I wonder how much came from his siblings? His brothers and sisters (Matthew 13:55–56) would have grown increasingly self-conscious around him, aware of their own sinful, self-obsessed motives and behavior, while noting that Jesus didn’t seem to exhibit any himself. What resentments accrued? All was not harmonious because Jesus’s own brothers didn’t believe in him (John 7:5), possibly until after his resurrection (Acts 1:14).

Jesus was a sinless person living with sinful parents, sinful siblings, sinful extended relatives and sinful neighbors. No one on earth could identify with him. No human being could put an arm around him as he sat in tears and say, “I know exactly what you’re going through.” His sorrow and grief (Isaiah 53:3) began way before Gethsemane.


But Jesus’s loneliness reached its apex the moment he became sin for us (2 Corinthians 5:21) on the cross and was “forsaken” by his Father (Matthew 27:46). First he was estranged by sinlessness and then from being sin. Jesus knew supreme rejection and loneliness.

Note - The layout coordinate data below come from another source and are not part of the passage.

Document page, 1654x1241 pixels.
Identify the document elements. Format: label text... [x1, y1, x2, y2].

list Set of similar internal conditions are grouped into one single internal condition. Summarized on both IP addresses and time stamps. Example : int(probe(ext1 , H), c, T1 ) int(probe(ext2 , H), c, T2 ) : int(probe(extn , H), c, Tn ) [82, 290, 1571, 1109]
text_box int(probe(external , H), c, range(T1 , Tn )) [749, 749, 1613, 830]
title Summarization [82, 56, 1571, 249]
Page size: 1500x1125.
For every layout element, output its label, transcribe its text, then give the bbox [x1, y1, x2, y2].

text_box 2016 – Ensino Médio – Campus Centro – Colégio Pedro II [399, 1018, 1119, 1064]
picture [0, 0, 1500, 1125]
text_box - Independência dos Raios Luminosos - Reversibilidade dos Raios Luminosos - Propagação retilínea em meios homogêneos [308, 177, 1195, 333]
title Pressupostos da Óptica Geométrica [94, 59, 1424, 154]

Which makes him perfectly suited to understand yours. He is a high priest who can sympathize with this weakness (Hebrews 4:15).

But Jesus doesn’t just understand your loneliness; he’s destroying it. Because he died on your behalf, you are no longer truly a stranger or alien, but you are a fellow citizen with the saints and a member of God’s family (Ephesians 2:19). Because Jesus was alienated from God and man, you will enjoy the full family fellowship of God and all of his redeemed saints forever.


Child of God, your loneliness is passing away. The day is nearing when you will know as you have been fully known (1 Corinthians 13:12). And the fading loneliness you still feel Jesus understands.



So “with confidence draw near to the throne of grace, that [you] may receive mercy and find grace to help” with every lonely need (Hebrews 4:16).